Task statement: Return every line in the listing below that contains the word "chart", treating uppercase and lowercase as different.

Content starts

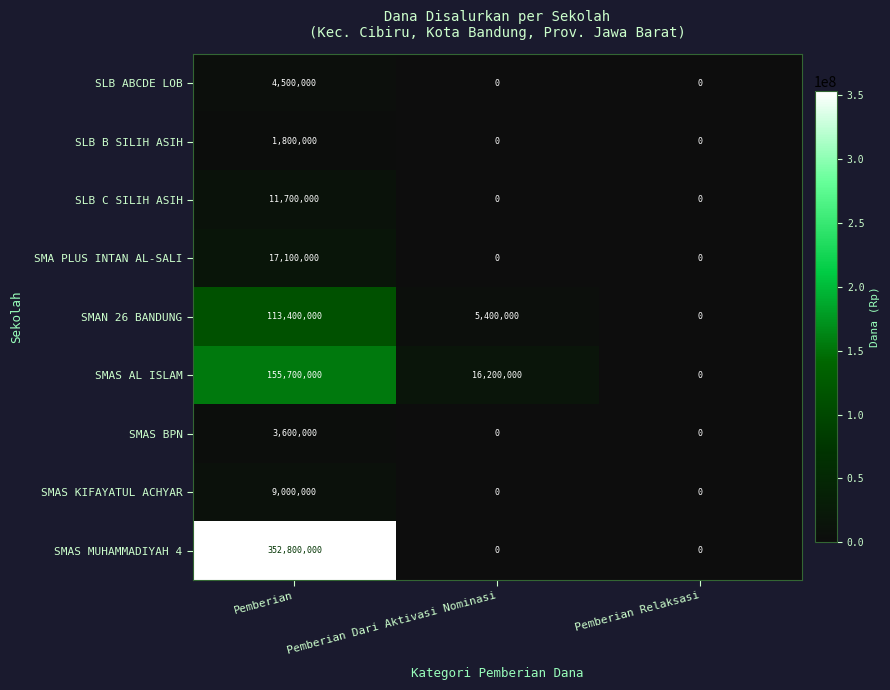

Is it true that SMAS MUHAMMADIYAH 4 equals -162844267 at Pemberian Dari Aktivasi Nominasi?

False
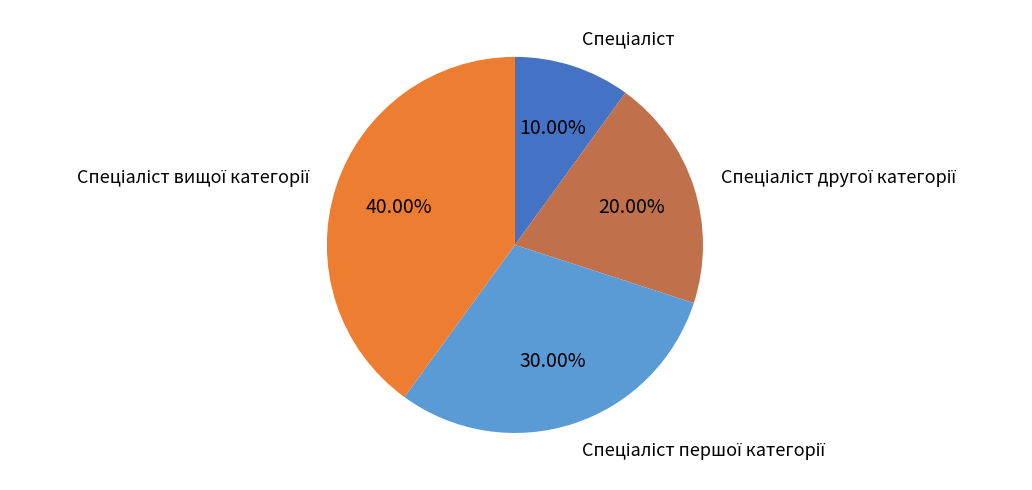

Is there any slice that represents more than half of the pie?

No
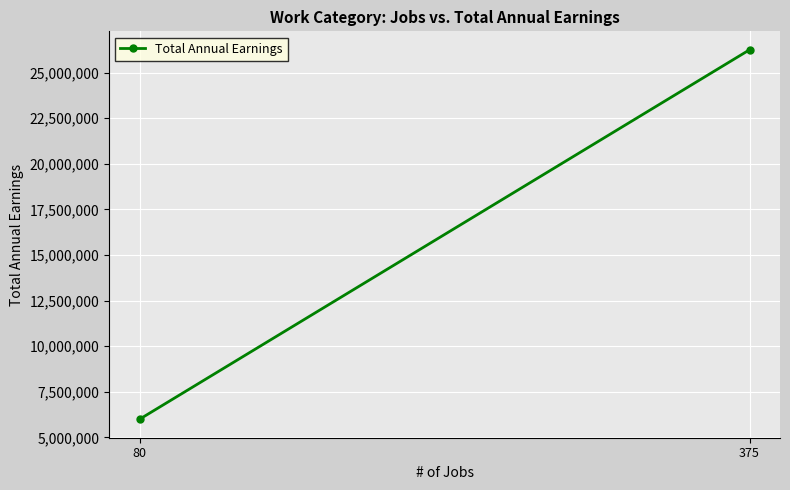

What is the difference between the values at 80 and 375?

20250000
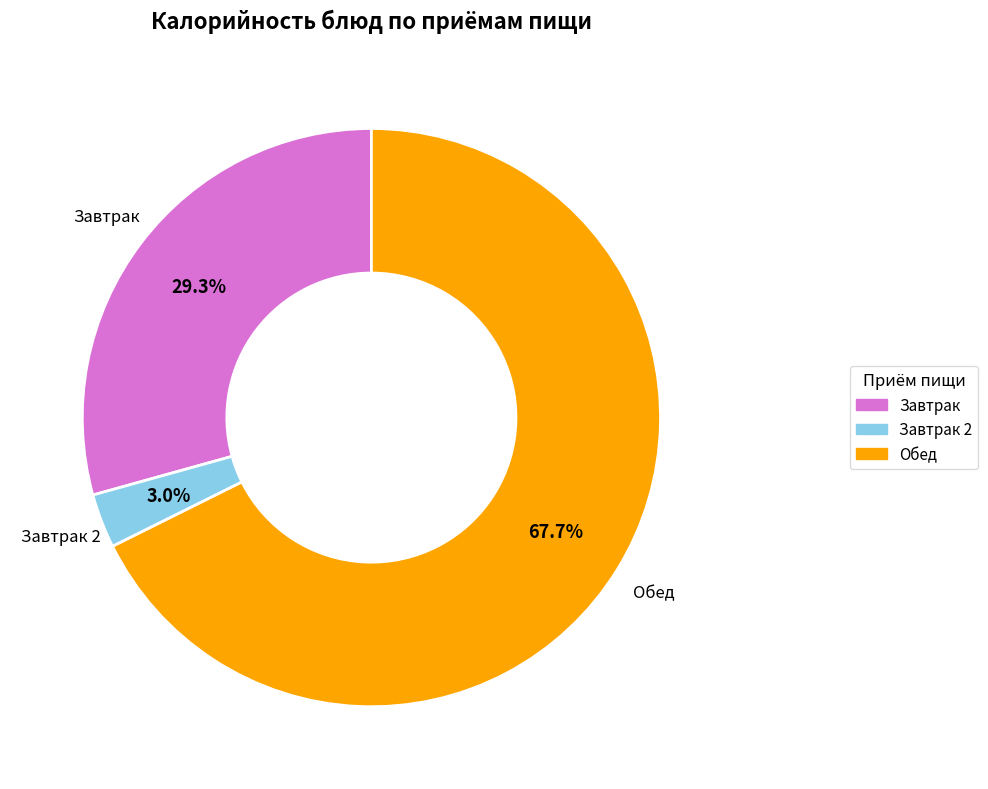

Is there any slice that represents more than half of the pie?

Yes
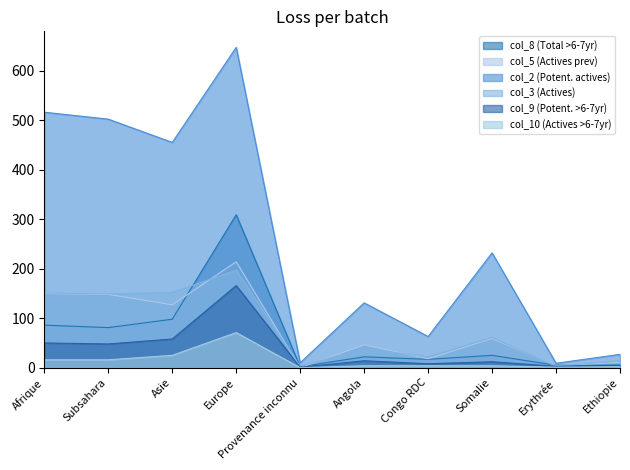

List the labels in order of col_10 (Actives >6-7yr) value, smallest first.

Provenance inconnu, Erythrée, Ethiopie, Angola, Congo RDC, Somalie, Afrique, Subsahara, Asie, Europe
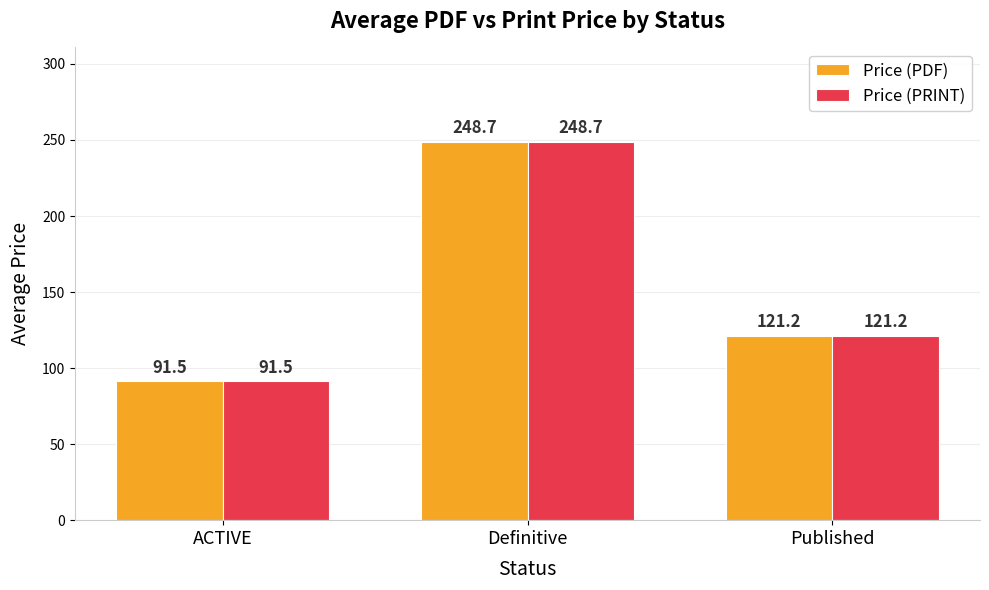

Which category has the lowest value in the Price (PRINT) series?

ACTIVE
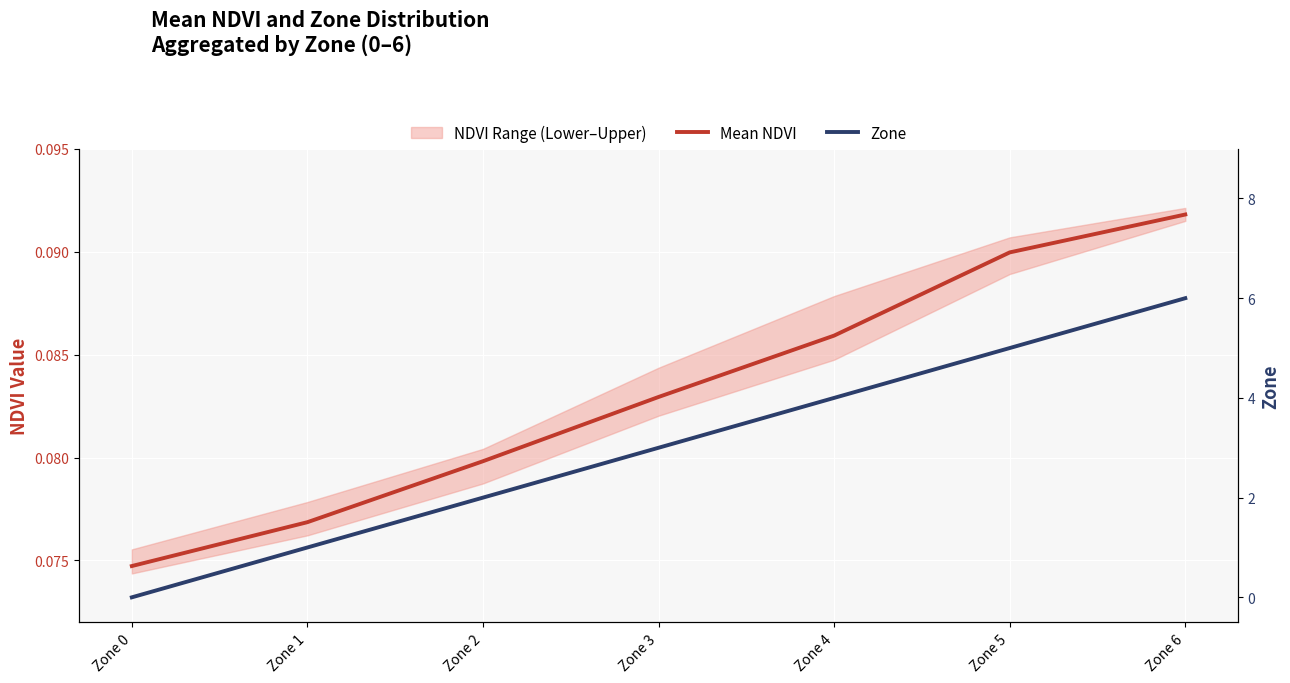

Is the value of Zone at Zone 0 greater than the value of Mean NDVI at Zone 0?

No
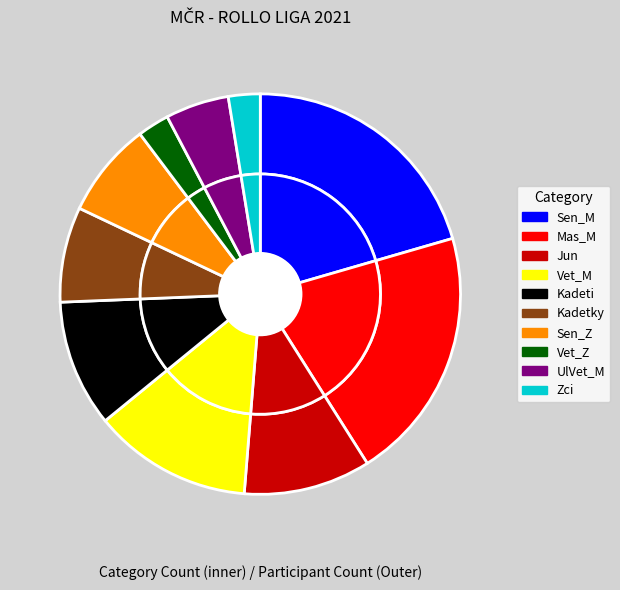

How many segments does this pie chart have?

10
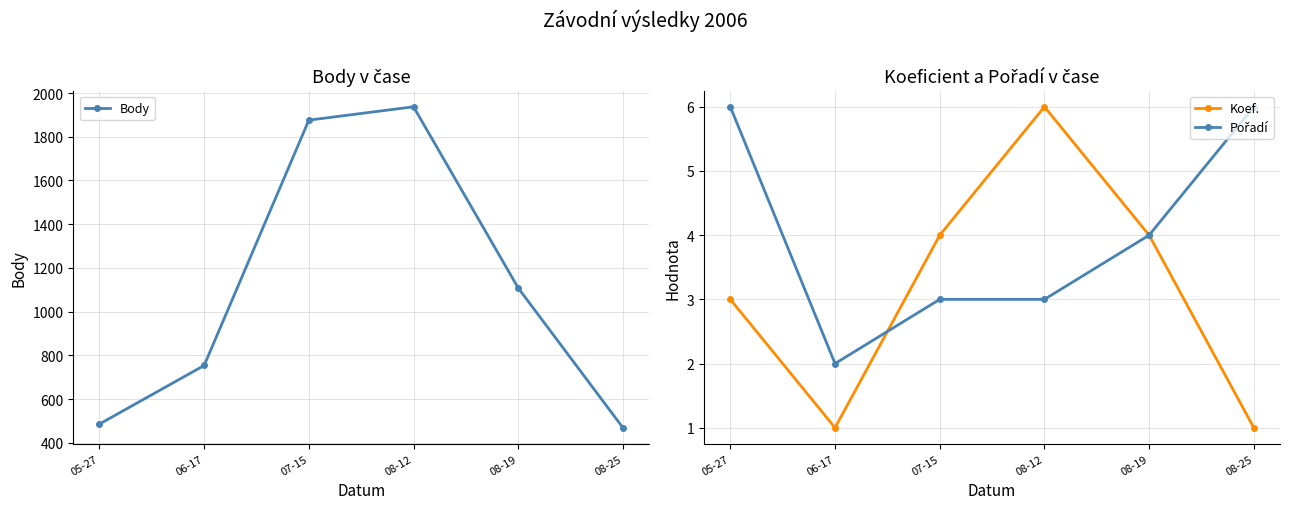

Is this an area chart (filled region under the line)?

No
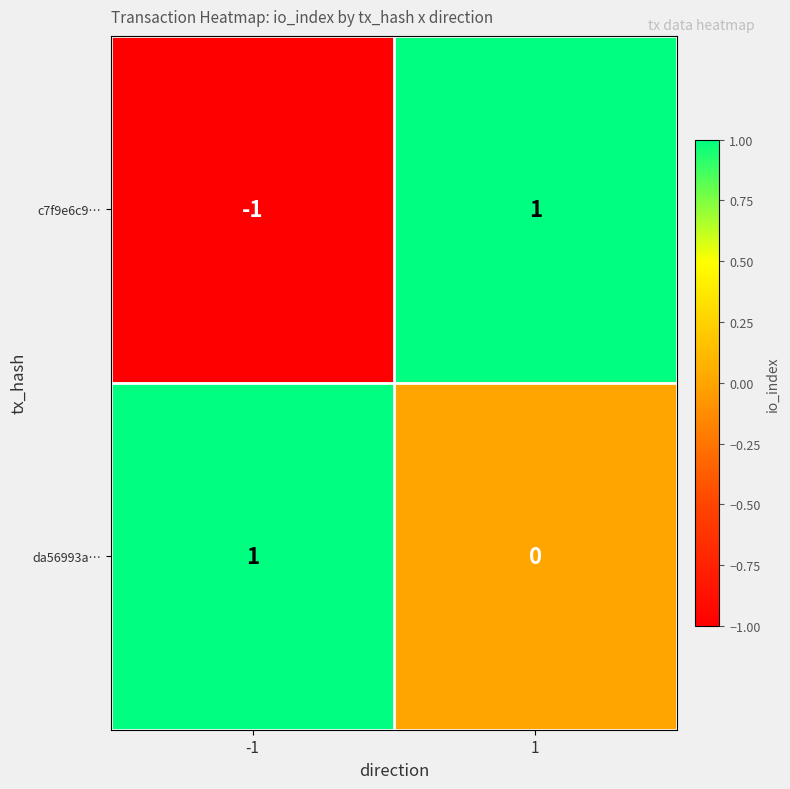

At how many categories does at least one series exceed 0?

2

Content ends

Response to this task:
How many segments does this pie chart have?
Is this an area chart (filled region under the line)?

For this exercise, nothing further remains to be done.